An authentic leader is someone who empowers rather than dominates, and they also know that at times their job requires the right amount of demand on others for them to be effective.

 

The difference is that the demand isn’t coming from a narrow self-interest – like the leader’s concern for how they look to the Board or the Shareholders.  It stems from a desire to truly empower others. It’s authentically coming from a concern for the team winning, and the individuals in that team excelling and experiencing success.

A core aspect of empowering someone is relating to them as capable of more than they themselves see they are capable of – and demanding that level of performance from them.

Indicators of relating to someone as less capable are:

•  Avoiding asking them to take something on because you think “they already have enough on their            plate”, “they didn’t do this well last time I asked them to”, “I don’t think they’re ready for this”, etc.;

•  Taking back inferior work and deciding ‘I’ll just do it myself’;

•  Accepting “I ran out of time”, “I didn’t get the support I needed from …” – or any other excuses for             someone not getting their job done.

When we talk to people about who has made the greatest impact on them in their careers, it is never the nice guy. It is always the person who demanded more of them, who was fair and compassionate but unrelenting in their commitment to having them be as great as they can be. The people we’ve talked to report that it was not their experience that the leader didn’t have any interest in them, quite the opposite, they didn’t back down – they didn’t give up on them.

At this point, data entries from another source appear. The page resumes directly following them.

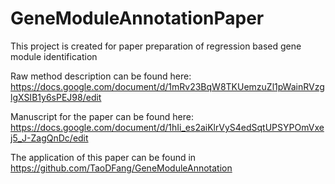 # GeneModuleAnnotationPaper
This project is created for paper preparation of regression based gene module identification

Raw method description can be found here: https://docs.google.com/document/d/1mRv23BqW8TKUemzuZl1pWainRVzglgXSIB1y6sPEJ98/edit

Manuscript for the paper can be found here: https://docs.google.com/document/d/1hIi_es2aiKlrVyS4edSqtUPSYPOmVxej5_J-ZagQnDc/edit

The application of this paper can be found in https://github.com/TaoDFang/GeneModuleAnnotation
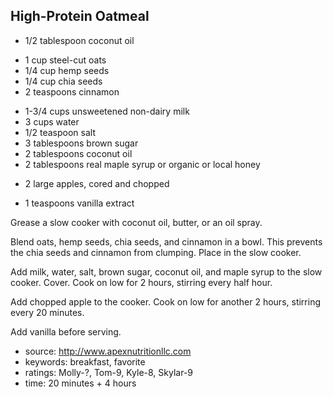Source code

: High-Protein Oatmeal
--------------------

- 1/2 tablespoon coconut oil
<!-- -->
- 1 cup steel-cut oats
- 1/4 cup hemp seeds
- 1/4 cup chia seeds
- 2 teaspoons cinnamon
<!-- -->
- 1-3/4 cups unsweetened non-dairy milk
- 3 cups water
- 1/2 teaspoon salt
- 3 tablespoons brown sugar
- 2 tablespoons coconut oil
- 2 tablespoons real maple syrup or organic or local honey
<!-- -->
- 2 large apples, cored and chopped
<!-- -->
- 1 teaspoons vanilla extract

Grease a slow cooker with coconut oil, butter, or an oil spray.

Blend oats, hemp seeds, chia seeds, and cinnamon in a bowl.  This
prevents the chia seeds and cinnamon from clumping.  Place in the slow
cooker.

Add milk, water, salt, brown sugar, coconut oil, and maple syrup to
the slow cooker.  Cover.  Cook on low for 2 hours, stirring every half
hour.

Add chopped apple to the cooker.  Cook on low for another 2 hours,
stirring every 20 minutes.

Add vanilla before serving.

- source: http://www.apexnutritionllc.com
- keywords: breakfast, favorite
- ratings: Molly-?, Tom-9, Kyle-8, Skylar-9
- time: 20 minutes + 4 hours
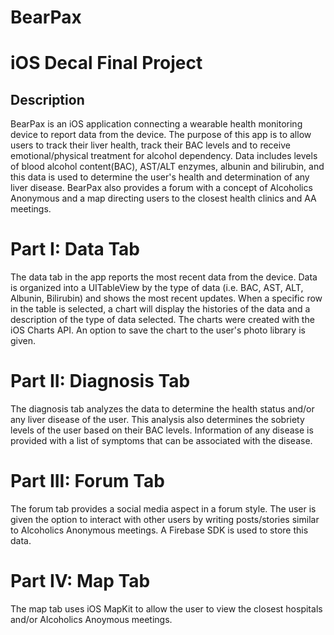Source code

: # BearPax #
# iOS Decal Final Project #

## Description ##

BearPax is an iOS application connecting a wearable health monitoring device to report data from the device. The purpose of this app is to allow users to track their liver health, track their BAC levels and to receive emotional/physical treatment for alcohol dependency. Data includes levels of blood alcohol content(BAC), AST/ALT enzymes, albunin and bilirubin, and this data is used to determine the user's health and determination of any liver disease. BearPax also provides a forum with a concept of Alcoholics Anonymous and a map directing users to the closest health clinics and AA meetings. 

# Part I: Data Tab #
The data tab in the app reports the most recent data from the device. Data is organized into a UITableView by the type of data (i.e. BAC, AST, ALT, Albunin, Bilirubin) and shows the most recent updates. When a specific row in the table is selected, a chart will display the histories of the data and a description of the type of data selected. The charts were created with the iOS Charts API. An option to save the chart to the user's photo library is given.  

# Part II: Diagnosis Tab #
The diagnosis tab analyzes the data to determine the health status and/or any liver disease of the user. This analysis also determines the sobriety levels of the user based on their BAC levels. Information of any disease is provided with a list of symptoms that can be associated with the disease. 

# Part III: Forum Tab #
The forum tab provides a social media aspect in a forum style. The user is given the option to interact with other users by writing posts/stories similar to Alcoholics Anonymous meetings. A Firebase SDK is used to store this data. 

# Part IV: Map Tab # 
The map tab uses iOS MapKit to allow the user to view the closest hospitals and/or Alcoholics Anoymous meetings. 
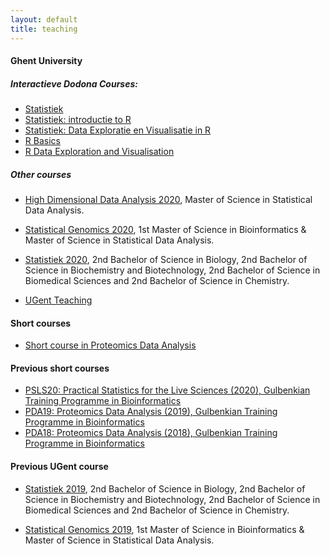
 ```yaml
---
layout: default
title: teaching
---
```


#### Ghent University
##### Interactieve Dodona Courses:
- [Statistiek](https://dodona.ugent.be/nl/courses/374/)
- [Statistiek: introductie to R](https://dodona.ugent.be/nl/courses/375/)
- [Statistiek: Data Exploratie en Visualisatie in R](https://dodona.ugent.be/nl/courses/376/)
- [R Basics](https://dodona.ugent.be/nl/courses/335/)
- [R Data Exploration and Visualisation](https://dodona.ugent.be/nl/courses/345/)
    
##### Other courses
- [High Dimensional Data Analysis 2020](https://statomics.github.io/HDA2020/), Master of Science in Statistical Data Analysis.

- [Statistical Genomics 2020](https://statomics.github.io/SGA2020/), 1st Master of Science in Bioinformatics & Master of Science in Statistical Data Analysis.

- [Statistiek 2020](https://statomics.github.io/sbc20/), 2nd Bachelor of Science in Biology, 2nd Bachelor of Science in Biochemistry and Biotechnology, 2nd Bachelor of Science in Biomedical Sciences and 2nd Bachelor of Science in Chemistry.

- [UGent Teaching](https://telefoonboek.ugent.be/nl/people/801001441317)

#### Short courses
- [Short course in Proteomics Data Analysis](https://statomics.github.io/pda/)

#### Previous short courses
- [PSLS20: Practical Statistics for the Live Sciences (2020), Gulbenkian Training Programme in Bioinformatics](https://gtpb.github.io/PSLS20/)
- [PDA19: Proteomics Data Analysis (2019), Gulbenkian Training Programme in Bioinformatics](https://gtpb.github.io/PDA19/)
- [PDA18: Proteomics Data Analysis (2018), Gulbenkian Training Programme in Bioinformatics](https://gtpb.github.io/PDA18/)

#### Previous UGent course
- [Statistiek 2019](https://statomics.github.io/statistiekCursusNotas/), 2nd Bachelor of Science in Biology, 2nd Bachelor of Science in Biochemistry and Biotechnology, 2nd Bachelor of Science in Biomedical Sciences and 2nd Bachelor of Science in Chemistry.

- [Statistical Genomics 2019](https://statomics.github.io/SGA2019/), 1st Master of Science in Bioinformatics & Master of Science in Statistical Data Analysis.
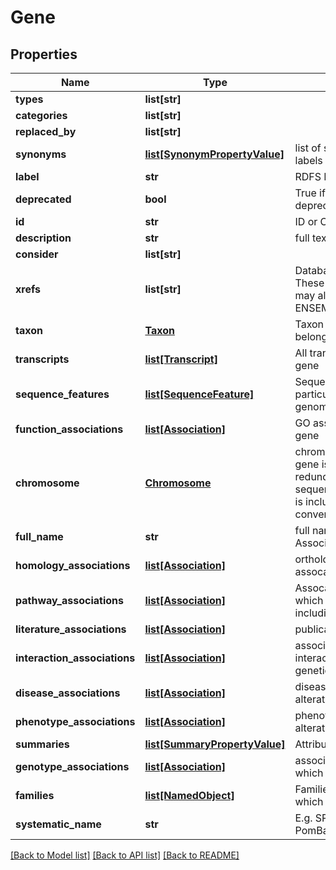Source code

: # Gene

## Properties
Name | Type | Description | Notes
------------ | ------------- | ------------- | -------------
**types** | **list[str]** |  | [optional] 
**categories** | **list[str]** |  | [optional] 
**replaced_by** | **list[str]** |  | [optional] 
**synonyms** | [**list[SynonymPropertyValue]**](SynonymPropertyValue.md) | list of synonyms or alternate labels | [optional] 
**label** | **str** | RDFS Label | [optional] 
**deprecated** | **bool** | True if the node is deprecated/obsoleted. | [optional] 
**id** | **str** | ID or CURIE e.g. MGI:1201606 | [optional] 
**description** | **str** | full text description | [optional] 
**consider** | **list[str]** |  | [optional] 
**xrefs** | **list[str]** | Database cross-references. These are usually CURIEs, but may also be URLs. E.g. ENSEMBL:ENSG00000099940  | [optional] 
**taxon** | [**Taxon**](Taxon.md) | Taxon to which the object belongs | [optional] 
**transcripts** | [**list[Transcript]**](Transcript.md) | All transcripts belonging to this gene | [optional] 
**sequence_features** | [**list[SequenceFeature]**](SequenceFeature.md) | Sequence feature representing particular instance on a genome | [optional] 
**function_associations** | [**list[Association]**](Association.md) | GO assocations for wild type gene | [optional] 
**chromosome** | [**Chromosome**](Chromosome.md) | chromosome on which this gene is located. This may be redundant with information in sequence_feature objects but is included here for convenience | [optional] 
**full_name** | **str** | full name, e.g. Synaptosome Associated Protein 29 | [optional] 
**homology_associations** | [**list[Association]**](Association.md) | orthology and paralogy assocations for this gene | [optional] 
**pathway_associations** | [**list[Association]**](Association.md) | Assocations to pathways in which this gene is involved, including LEGO models | [optional] 
**literature_associations** | [**list[Association]**](Association.md) | publications for this gene | [optional] 
**interaction_associations** | [**list[Association]**](Association.md) | associations to genes that interact (may be physical or genetic) | [optional] 
**disease_associations** | [**list[Association]**](Association.md) | diseases associated with alterations of gene | [optional] 
**phenotype_associations** | [**list[Association]**](Association.md) | phenotypes associated with alterations of gene | [optional] 
**summaries** | [**list[SummaryPropertyValue]**](SummaryPropertyValue.md) | Attributed textual summaries | [optional] 
**genotype_associations** | [**list[Association]**](Association.md) | associations to genotypes in which this gene is altered | [optional] 
**families** | [**list[NamedObject]**](NamedObject.md) | Families, superfamilies etc to which these gene belongs | [optional] 
**systematic_name** | **str** | E.g. SPBC428.08c for clr4 in PomBase | [optional] 

[[Back to Model list]](../README.md#documentation-for-models) [[Back to API list]](../README.md#documentation-for-api-endpoints) [[Back to README]](../README.md)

Being demanding will be extremely uncomfortable for someone whose comfort zone is being ‘nice’. You aren’t being nice because you were born that way, babies aren’t ‘nice’, they’re babies. You’ve developed that way of dealing with things to avoid experiencing certain negative feelings and emotions.

You’re avoidance of having uncomfortable conversations with people has nothing to do with helping people out (because it doesn’t), or making people feel better (because in the end that doesn’t happen either), it’s only about you being comfortable.

Being an Authentic Leader takes confronting what makes you uncomfortable and breaking through.  It takes taking on whatever you need to take on with yourself to be as great as you can be.